**REQUIREMENT:** The result should be every line of the listing that contains "telepresence".

**DATA TO USE:**
=== Section Start ===
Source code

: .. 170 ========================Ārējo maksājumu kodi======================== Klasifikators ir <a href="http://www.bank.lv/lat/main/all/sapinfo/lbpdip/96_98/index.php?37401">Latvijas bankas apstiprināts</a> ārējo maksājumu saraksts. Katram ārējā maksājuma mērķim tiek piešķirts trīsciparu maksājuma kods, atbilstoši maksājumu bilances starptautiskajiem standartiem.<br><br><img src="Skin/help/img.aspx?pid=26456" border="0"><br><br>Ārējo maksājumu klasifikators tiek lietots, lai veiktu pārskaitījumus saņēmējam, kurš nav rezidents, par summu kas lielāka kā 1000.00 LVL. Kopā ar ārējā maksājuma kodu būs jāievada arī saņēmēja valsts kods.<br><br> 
=== Section End ===
=== Section Start ===
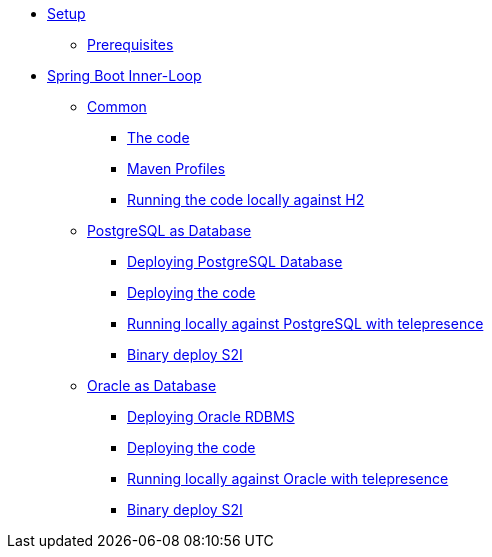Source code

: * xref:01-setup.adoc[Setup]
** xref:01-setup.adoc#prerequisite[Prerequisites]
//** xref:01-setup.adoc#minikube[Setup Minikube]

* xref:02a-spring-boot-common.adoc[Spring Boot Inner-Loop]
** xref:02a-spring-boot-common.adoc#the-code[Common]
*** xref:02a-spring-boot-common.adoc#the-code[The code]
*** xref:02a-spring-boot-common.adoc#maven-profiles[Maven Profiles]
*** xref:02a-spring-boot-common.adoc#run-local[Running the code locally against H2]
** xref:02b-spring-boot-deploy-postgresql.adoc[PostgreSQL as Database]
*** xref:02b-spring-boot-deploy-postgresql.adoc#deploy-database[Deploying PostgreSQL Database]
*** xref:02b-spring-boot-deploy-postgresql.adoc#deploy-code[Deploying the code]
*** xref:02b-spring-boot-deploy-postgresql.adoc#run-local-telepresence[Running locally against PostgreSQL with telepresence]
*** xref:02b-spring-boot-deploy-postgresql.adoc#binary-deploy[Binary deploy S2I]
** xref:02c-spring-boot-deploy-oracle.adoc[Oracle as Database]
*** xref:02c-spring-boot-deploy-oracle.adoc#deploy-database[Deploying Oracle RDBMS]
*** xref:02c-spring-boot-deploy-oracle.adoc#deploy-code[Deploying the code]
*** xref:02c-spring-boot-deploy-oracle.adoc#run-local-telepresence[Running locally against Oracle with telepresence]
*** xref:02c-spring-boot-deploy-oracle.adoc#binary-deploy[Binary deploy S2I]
=== Section End ===
**SOLUTION FOR THIS PROBLEM:**
*** xref:02b-spring-boot-deploy-postgresql.adoc#run-local-telepresence[Running locally against PostgreSQL with telepresence]
*** xref:02c-spring-boot-deploy-oracle.adoc#run-local-telepresence[Running locally against Oracle with telepresence]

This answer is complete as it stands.